From a goblin-faced eighteen-wheeler running down a creepy Bible salesman, to a sentient arcade cabinet going toe-to-toe with Giancarlo Esposito pre-“Breaking Bad,” the cosmic invaders’ crackly persona radiates through every frame of King’s foul-mouthed horror comedy. There’s even a bizarre sense of selective morality hard-wired into the possessed machines, as the trucks appear especially eager to punish humans who are cruel or greedy. Even with that drive-thru speaker broadly announcing, “Humans here!”, you get the impression that King’s invaders operate under some private logic — one that, despite being unintelligible to audiences then and now, made sense to the filmmaker at the time. 

The result feels less like a serious plan for a major movie than it does flecks of inspiration that King might have scribbled into the margins of a map on a road trip. But as far as cult film journeys go? That looseness has aged beautifully. Modern franchise filmmaking too often feels terrified of critique, with a level of visual polish that leaves otherwise compelling narratives oddly devoid of life. More than ever before, characters in tentpoles seem to exist exclusively to move the plot along efficiently, while the emotional beats they endure are routinely watered down for generic sales success. 

“Maximum Overdrive” (1986) ©De Laurentiis Group/Courtesy Everett Collection

But “Maximum Overdrive” is packed with ideas that are so weird, horny, and specific that it’s hard to imagine King’s script surviving contemporary IP filtration today. Even coked out of his mind, the writer remains a singular empath here — with nude centerfolds hanging inside rest stop cabins meant for truly lonely nights, and diner waitress Wanda (Ellen McElduff) running into the truck lot drunkenly screaming, “We made you!” not once but twice, with no coherent plan either time. Even the toilet paper truck draping the set in streaming white ribbons feels curiously and organically inspired. 

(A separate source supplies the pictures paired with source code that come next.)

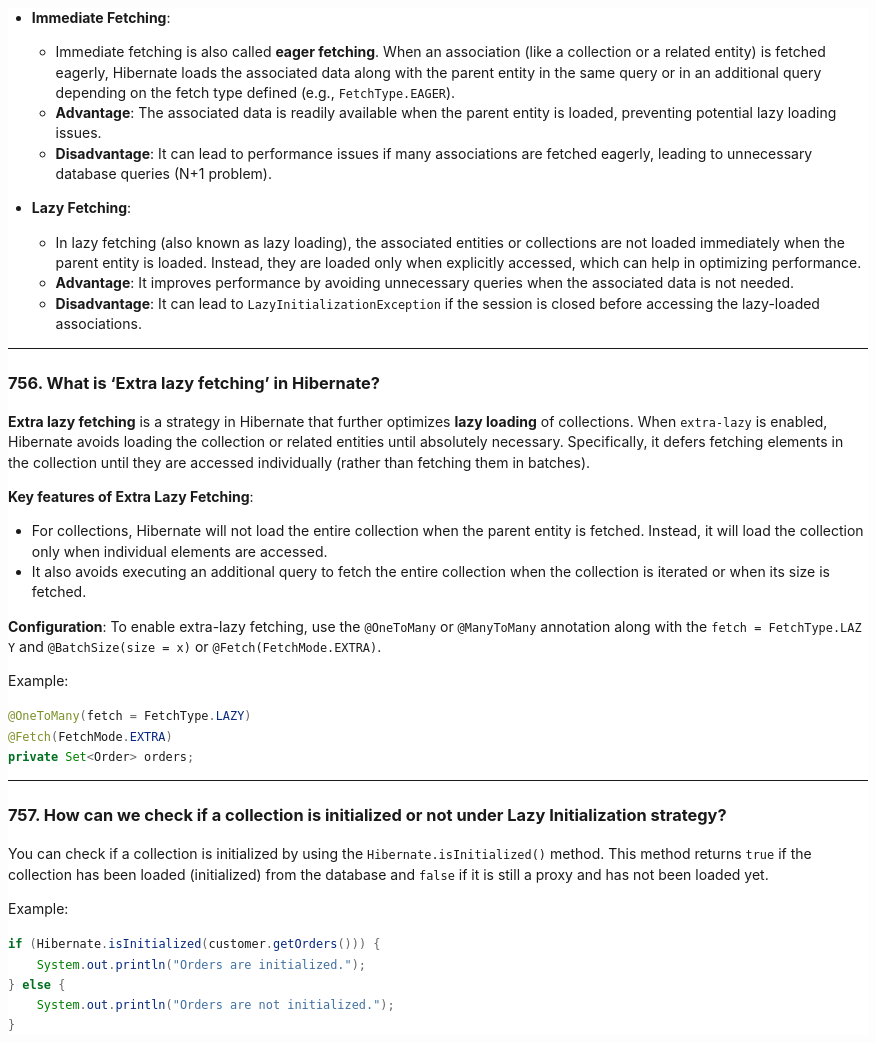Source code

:- **Immediate Fetching**:
  - Immediate fetching is also called **eager fetching**. When an association (like a collection or a related entity) is fetched eagerly, Hibernate loads the associated data along with the parent entity in the same query or in an additional query depending on the fetch type defined (e.g., `FetchType.EAGER`).
  - **Advantage**: The associated data is readily available when the parent entity is loaded, preventing potential lazy loading issues.
  - **Disadvantage**: It can lead to performance issues if many associations are fetched eagerly, leading to unnecessary database queries (N+1 problem).

- **Lazy Fetching**:
  - In lazy fetching (also known as lazy loading), the associated entities or collections are not loaded immediately when the parent entity is loaded. Instead, they are loaded only when explicitly accessed, which can help in optimizing performance.
  - **Advantage**: It improves performance by avoiding unnecessary queries when the associated data is not needed.
  - **Disadvantage**: It can lead to `LazyInitializationException` if the session is closed before accessing the lazy-loaded associations.

---

### 756. **What is ‘Extra lazy fetching’ in Hibernate?**

**Extra lazy fetching** is a strategy in Hibernate that further optimizes **lazy loading** of collections. When `extra-lazy` is enabled, Hibernate avoids loading the collection or related entities until absolutely necessary. Specifically, it defers fetching elements in the collection until they are accessed individually (rather than fetching them in batches).

**Key features of Extra Lazy Fetching**:
- For collections, Hibernate will not load the entire collection when the parent entity is fetched. Instead, it will load the collection only when individual elements are accessed.
- It also avoids executing an additional query to fetch the entire collection when the collection is iterated or when its size is fetched.

**Configuration**:
To enable extra-lazy fetching, use the `@OneToMany` or `@ManyToMany` annotation along with the `fetch = FetchType.LAZY` and `@BatchSize(size = x)` or `@Fetch(FetchMode.EXTRA)`.

Example:
```java
@OneToMany(fetch = FetchType.LAZY)
@Fetch(FetchMode.EXTRA)
private Set<Order> orders;
```

---

### 757. **How can we check if a collection is initialized or not under Lazy Initialization strategy?**

You can check if a collection is initialized by using the `Hibernate.isInitialized()` method. This method returns `true` if the collection has been loaded (initialized) from the database and `false` if it is still a proxy and has not been loaded yet.

Example:
```java
if (Hibernate.isInitialized(customer.getOrders())) {
    System.out.println("Orders are initialized.");
} else {
    System.out.println("Orders are not initialized.");
}
```
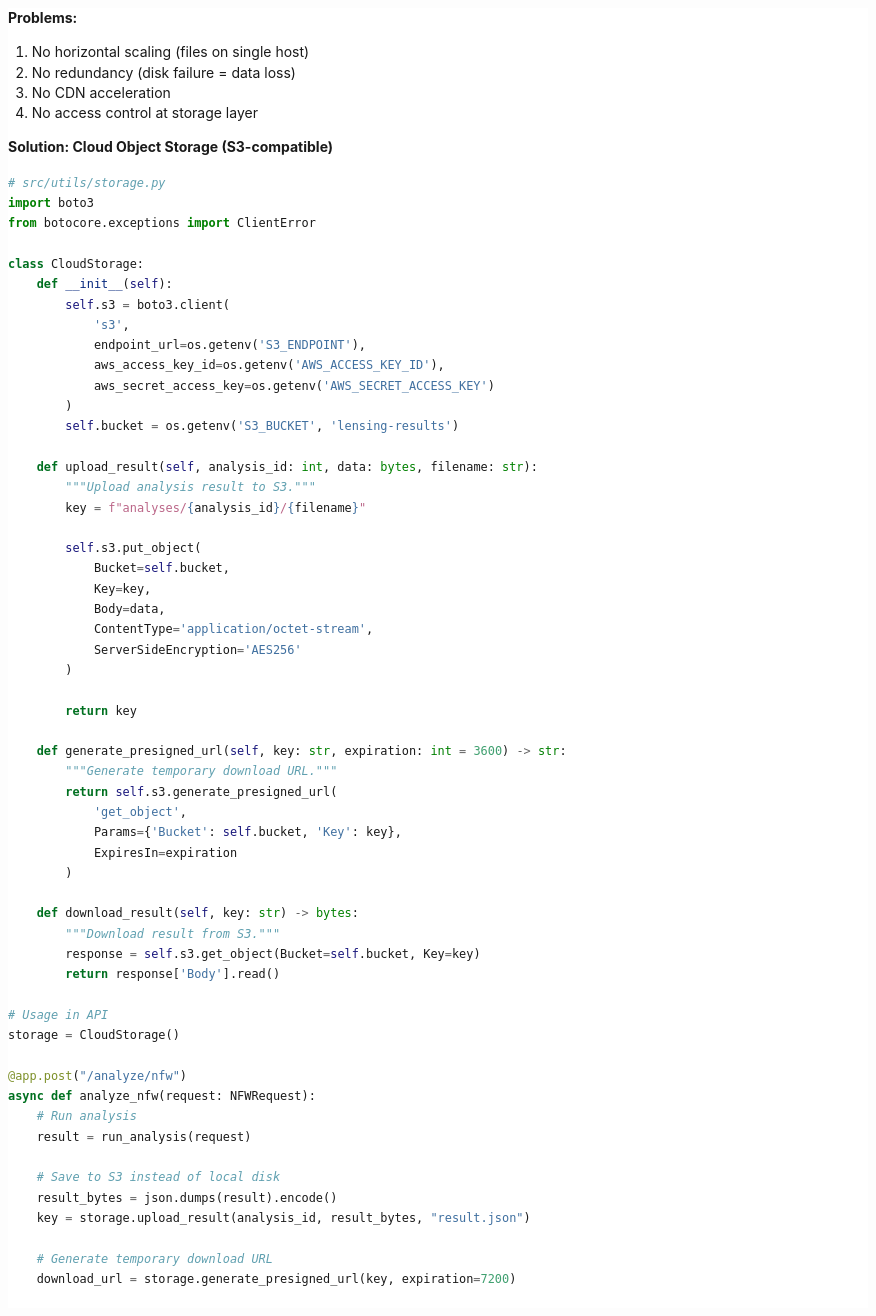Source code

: **Problems:**
1. No horizontal scaling (files on single host)
2. No redundancy (disk failure = data loss)
3. No CDN acceleration
4. No access control at storage layer

**Solution: Cloud Object Storage (S3-compatible)**

```python
# src/utils/storage.py
import boto3
from botocore.exceptions import ClientError

class CloudStorage:
    def __init__(self):
        self.s3 = boto3.client(
            's3',
            endpoint_url=os.getenv('S3_ENDPOINT'),
            aws_access_key_id=os.getenv('AWS_ACCESS_KEY_ID'),
            aws_secret_access_key=os.getenv('AWS_SECRET_ACCESS_KEY')
        )
        self.bucket = os.getenv('S3_BUCKET', 'lensing-results')
    
    def upload_result(self, analysis_id: int, data: bytes, filename: str):
        """Upload analysis result to S3."""
        key = f"analyses/{analysis_id}/{filename}"
        
        self.s3.put_object(
            Bucket=self.bucket,
            Key=key,
            Body=data,
            ContentType='application/octet-stream',
            ServerSideEncryption='AES256'
        )
        
        return key
    
    def generate_presigned_url(self, key: str, expiration: int = 3600) -> str:
        """Generate temporary download URL."""
        return self.s3.generate_presigned_url(
            'get_object',
            Params={'Bucket': self.bucket, 'Key': key},
            ExpiresIn=expiration
        )
    
    def download_result(self, key: str) -> bytes:
        """Download result from S3."""
        response = self.s3.get_object(Bucket=self.bucket, Key=key)
        return response['Body'].read()

# Usage in API
storage = CloudStorage()

@app.post("/analyze/nfw")
async def analyze_nfw(request: NFWRequest):
    # Run analysis
    result = run_analysis(request)
    
    # Save to S3 instead of local disk
    result_bytes = json.dumps(result).encode()
    key = storage.upload_result(analysis_id, result_bytes, "result.json")
    
    # Generate temporary download URL
    download_url = storage.generate_presigned_url(key, expiration=7200)
    
```
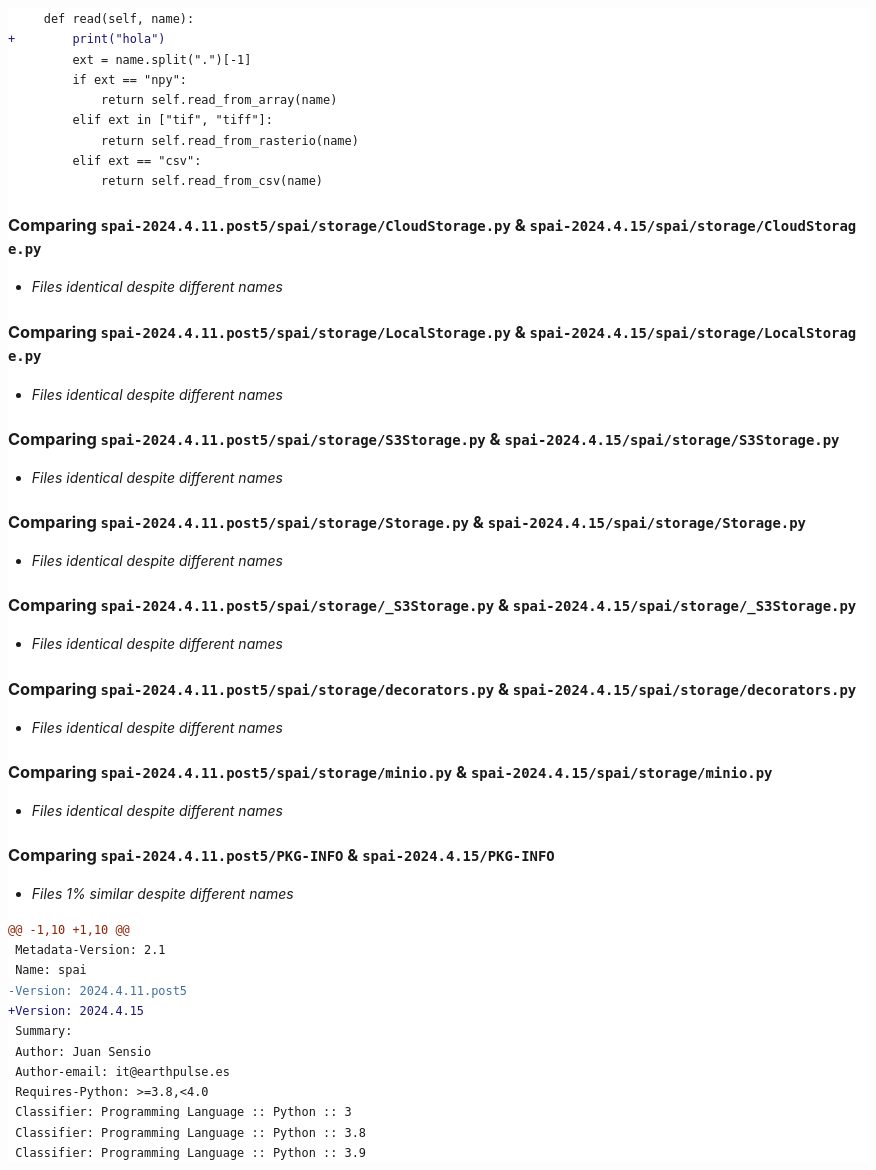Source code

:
 ```diff
     def read(self, name):
+        print("hola")
         ext = name.split(".")[-1]
         if ext == "npy":
             return self.read_from_array(name)
         elif ext in ["tif", "tiff"]:
             return self.read_from_rasterio(name)
         elif ext == "csv":
             return self.read_from_csv(name)
```

### Comparing `spai-2024.4.11.post5/spai/storage/CloudStorage.py` & `spai-2024.4.15/spai/storage/CloudStorage.py`

 * *Files identical despite different names*

### Comparing `spai-2024.4.11.post5/spai/storage/LocalStorage.py` & `spai-2024.4.15/spai/storage/LocalStorage.py`

 * *Files identical despite different names*

### Comparing `spai-2024.4.11.post5/spai/storage/S3Storage.py` & `spai-2024.4.15/spai/storage/S3Storage.py`

 * *Files identical despite different names*

### Comparing `spai-2024.4.11.post5/spai/storage/Storage.py` & `spai-2024.4.15/spai/storage/Storage.py`

 * *Files identical despite different names*

### Comparing `spai-2024.4.11.post5/spai/storage/_S3Storage.py` & `spai-2024.4.15/spai/storage/_S3Storage.py`

 * *Files identical despite different names*

### Comparing `spai-2024.4.11.post5/spai/storage/decorators.py` & `spai-2024.4.15/spai/storage/decorators.py`

 * *Files identical despite different names*

### Comparing `spai-2024.4.11.post5/spai/storage/minio.py` & `spai-2024.4.15/spai/storage/minio.py`

 * *Files identical despite different names*

### Comparing `spai-2024.4.11.post5/PKG-INFO` & `spai-2024.4.15/PKG-INFO`

 * *Files 1% similar despite different names*

```diff
@@ -1,10 +1,10 @@
 Metadata-Version: 2.1
 Name: spai
-Version: 2024.4.11.post5
+Version: 2024.4.15
 Summary: 
 Author: Juan Sensio
 Author-email: it@earthpulse.es
 Requires-Python: >=3.8,<4.0
 Classifier: Programming Language :: Python :: 3
 Classifier: Programming Language :: Python :: 3.8
 Classifier: Programming Language :: Python :: 3.9
```

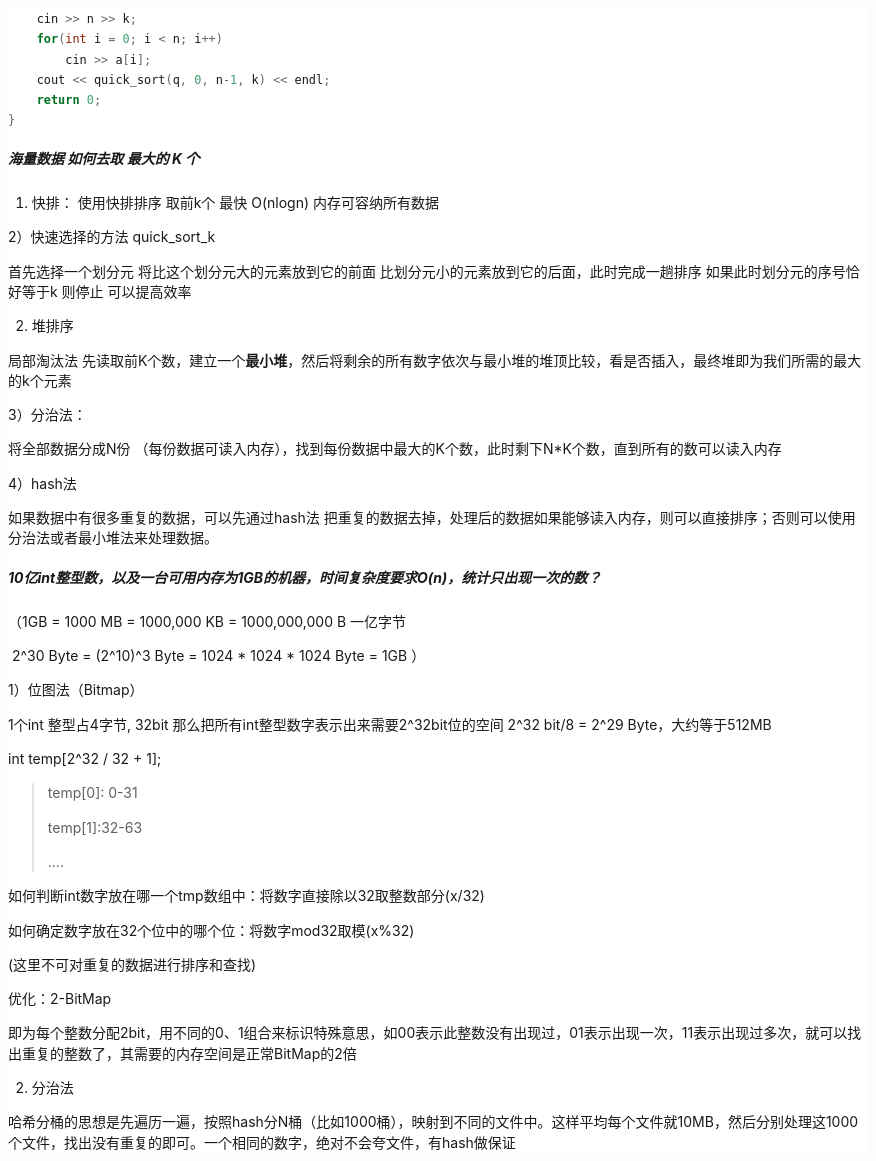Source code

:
 ```c++
    cin >> n >> k;
    for(int i = 0; i < n; i++)
        cin >> a[i];
    cout << quick_sort(q, 0, n-1, k) << endl;
    return 0;
}
```

##### 海量数据 如何去取 最大的 K 个

1) 快排： 使用快排排序 取前k个 最快 O(nlogn) 内存可容纳所有数据

2）快速选择的方法 quick_sort_k 

首先选择一个划分元 将比这个划分元大的元素放到它的前面 比划分元小的元素放到它的后面，此时完成一趟排序 如果此时划分元的序号恰好等于k 则停止 可以提高效率

2) 堆排序

局部淘汰法 先读取前K个数，建立一个**最小堆**，然后将剩余的所有数字依次与最小堆的堆顶比较，看是否插入，最终堆即为我们所需的最大的k个元素

3）分治法：

将全部数据分成N份 （每份数据可读入内存），找到每份数据中最大的K个数，此时剩下N*K个数，直到所有的数可以读入内存 

4）hash法

如果数据中有很多重复的数据，可以先通过hash法 把重复的数据去掉，处理后的数据如果能够读入内存，则可以直接排序；否则可以使用分治法或者最小堆法来处理数据。

##### 10亿int整型数，以及一台可用内存为1GB的机器，时间复杂度要求O(n)，统计只出现一次的数？

（1GB = 1000 MB = 1000,000 KB = 1000,000,000 B 一亿字节

​    2^30 Byte = (2^10)^3 Byte = 1024 * 1024 * 1024 Byte = 1GB     ）

1）位图法（Bitmap）

1个int 整型占4字节, 32bit 那么把所有int整型数字表示出来需要2^32bit位的空间 2^32 bit/8 = 2^29 Byte，大约等于512MB

int temp[2^32 / 32 + 1];

> temp[0]: 0-31
>
> temp[1]:32-63
>
> ....

如何判断int数字放在哪一个tmp数组中：将数字直接除以32取整数部分(x/32)

如何确定数字放在32个位中的哪个位：将数字mod32取模(x%32)

(这里不可对重复的数据进行排序和查找)

优化：2-BitMap 

即为每个整数分配2bit，用不同的0、1组合来标识特殊意思，如00表示此整数没有出现过，01表示出现一次，11表示出现过多次，就可以找出重复的整数了，其需要的内存空间是正常BitMap的2倍

2) 分治法

哈希分桶的思想是先遍历一遍，按照hash分N桶（比如1000桶），映射到不同的文件中。这样平均每个文件就10MB，然后分别处理这1000个文件，找出没有重复的即可。一个相同的数字，绝对不会夸文件，有hash做保证

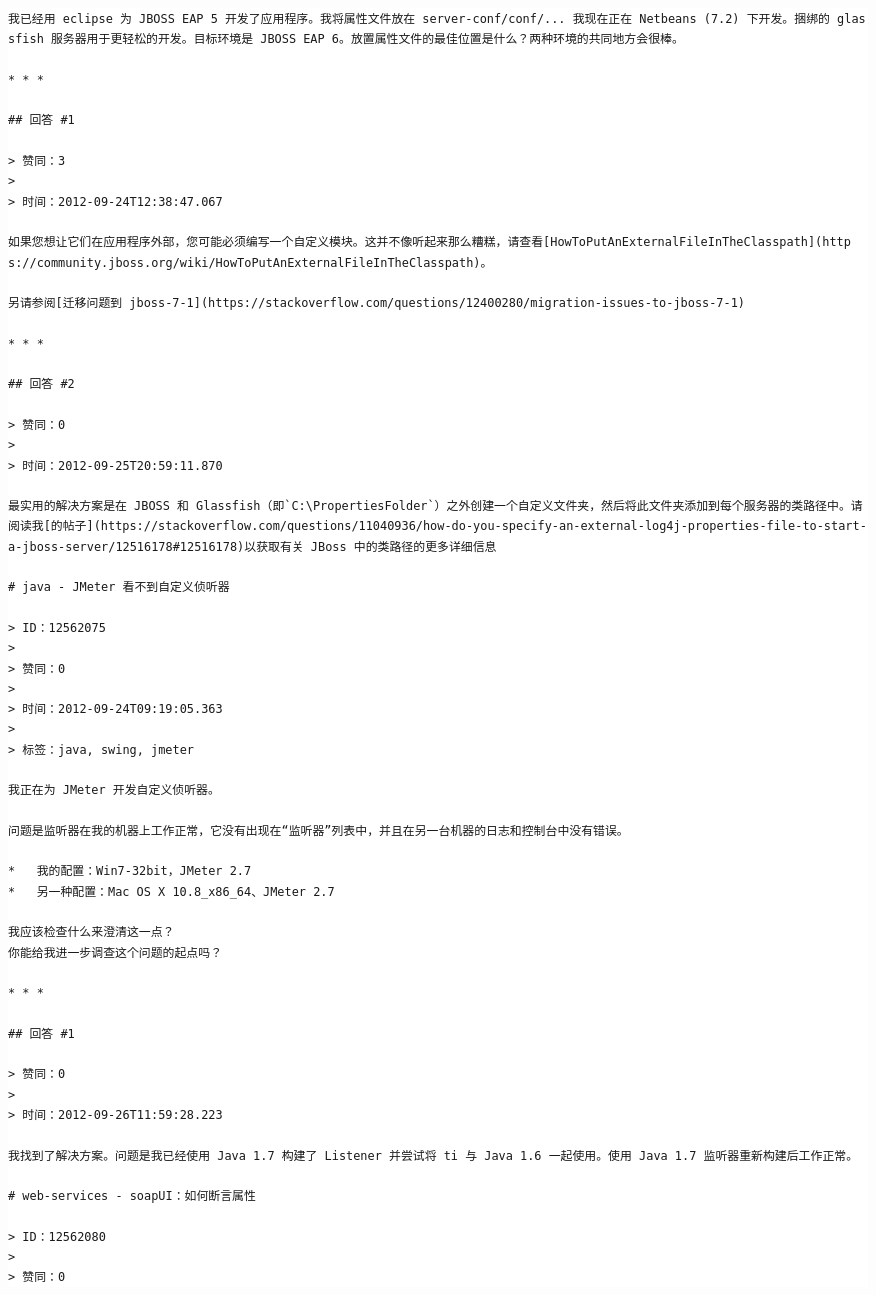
 ```
我已经用 eclipse 为 JBOSS EAP 5 开发了应用程序。我将属性文件放在 server-conf/conf/... 我现在正在 Netbeans (7.2) 下开发。捆绑的 glassfish 服务器用于更轻松的开发。目标环境是 JBOSS EAP 6。放置属性文件的最佳位置是什么？两种环境的共同地方会很棒。

* * *

## 回答 #1

> 赞同：3
> 
> 时间：2012-09-24T12:38:47.067

如果您想让它们在应用程序外部，您可能必须编写一个自定义模块。这并不像听起来那么糟糕，请查看[HowToPutAnExternalFileInTheClasspath](https://community.jboss.org/wiki/HowToPutAnExternalFileInTheClasspath)。

另请参阅[迁移问题到 jboss-7-1](https://stackoverflow.com/questions/12400280/migration-issues-to-jboss-7-1)

* * *

## 回答 #2

> 赞同：0
> 
> 时间：2012-09-25T20:59:11.870

最实用的解决方案是在 JBOSS 和 Glassfish（即`C:\PropertiesFolder`）之外创建一个自定义文件夹，然后将此文件夹添加到每个服务器的类路径中。请阅读我[的帖子](https://stackoverflow.com/questions/11040936/how-do-you-specify-an-external-log4j-properties-file-to-start-a-jboss-server/12516178#12516178)以获取有关 JBoss 中的类路径的更多详细信息

# java - JMeter 看不到自定义侦听器

> ID：12562075
> 
> 赞同：0
> 
> 时间：2012-09-24T09:19:05.363
> 
> 标签：java, swing, jmeter

我正在为 JMeter 开发自定义侦听器。

问题是监听器在我的机器上工作正常，它没有出现在“监听器”列表中，并且在另一台机器的日志和控制台中没有错误。

*   我的配置：Win7-32​​bit，JMeter 2.7
*   另一种配置：Mac OS X 10.8_x86_64、JMeter 2.7

我应该检查什么来澄清这一点？
你能给我进一步调查这个问题的起点吗？

* * *

## 回答 #1

> 赞同：0
> 
> 时间：2012-09-26T11:59:28.223

我找到了解决方案。问题是我已经使用 Java 1.7 构建了 Listener 并尝试将 ti 与 Java 1.6 一起使用。使用 Java 1.7 监听器重新构建后工作正常。

# web-services - soapUI：如何断言属性

> ID：12562080
> 
> 赞同：0
```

In that sense, “Maximum Overdrive” has become an increasingly elegant fit for its name. King’s, in every sense, singular effort recalls a time when explosive crowd-pleasers felt less optimized and more inhabited. That quality will only grow more valuable in sci-fi as technology becomes less visible, and even following in the repertory tire tracks of John Carpenter’s “Christine” from 1983 (another King story, that one about a murderous Plymouth Fury), the notion of killer trucks was once truly absurd to audiences. 

“Maximum Overdrive” (1986) ©De Laurentiis Group/Courtesy Everett Collection

Now, we live alongside real autonomous vehicles and so much AI slop that not even AC/DC can make those things feel mythical. Which is why it’s so impressive to see King’s film hold up this well across four decades, and at the same time, genuinely sad to think he never directed again. The failures of “Maximum Overdrive” are clear, but looking back, I don’t see an embarrassing anomaly in the author’s career so much as a fascinating artifact of his sometimes overexposed artistic bravery. If Joe Hill ever does direct that rumored remake, I honestly hope he resists the temptation to modernize it too much. The charm of King’s “Maximum Overdrive,” and its dirty, gas-guzzling antagonists possessed by interstellar malice, comes precisely from how retro his understanding of the world now feels in any medium. 

“You can’t get there from here,” Bill said. Maybe he’s right. But younger audiences still deserve references for cult movies that sprawl, contradict themselves, and leave behind tonal residue so strange not even their creators can fully explain them. If nothing else, “Maximum Overdrive” proves that even King had his limits — namely, remembering to put “Highway to Hell” on this soundtrack. (Seriously, of all the batshit decisions made during this production, that’s the one that grinds my gears.) —AF

“Maximum Overdrive” (1986) is now streaming free on Tubi.